> _WHAT THE EXERCISE ASKS_: Look for the string "plant" in the material below. Copy every line where you find it.

> _EXCERPTED DATA_:
++++
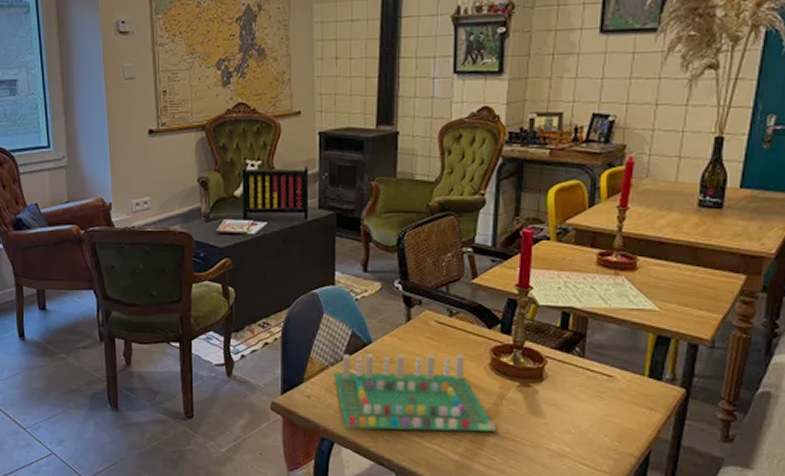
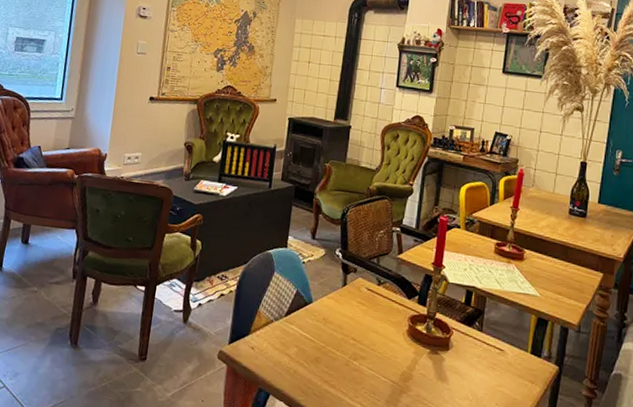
board game: present [334,353,498,432] -> none [277,311,410,394]

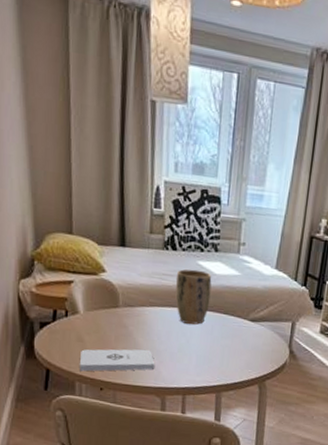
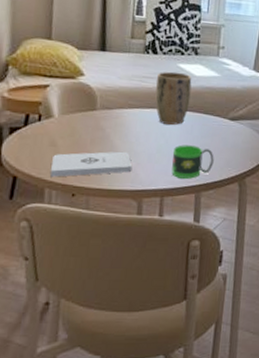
mug: none [193,345,235,379] -> present [171,145,214,179]

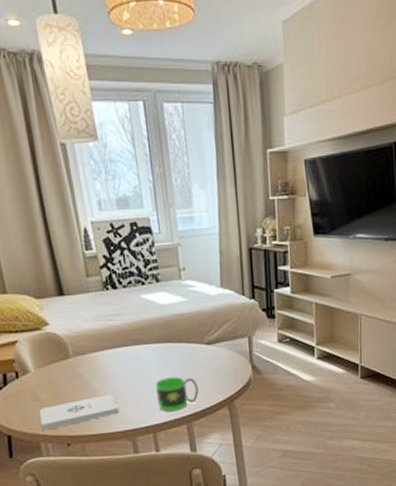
plant pot: present [155,71,192,125] -> none [122,303,162,360]

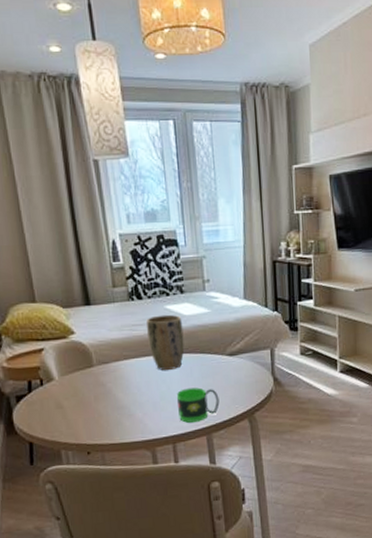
notepad: present [39,394,120,431] -> none [62,403,140,438]
plant pot: none [122,303,162,360] -> present [146,314,185,370]

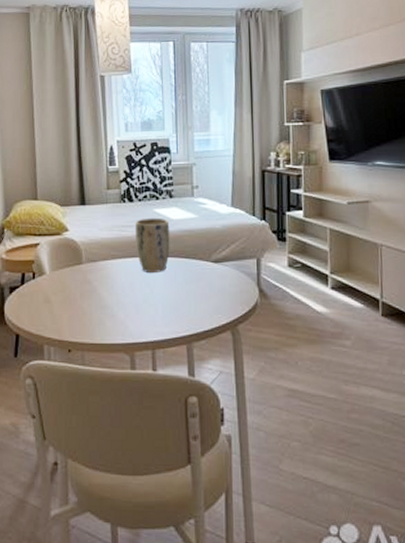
mug: present [176,387,220,423] -> none [159,293,202,329]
++++
> _RESPONSE_:
plant pot: present [155,71,192,125] -> none [122,303,162,360]
plant pot: none [122,303,162,360] -> present [146,314,185,370]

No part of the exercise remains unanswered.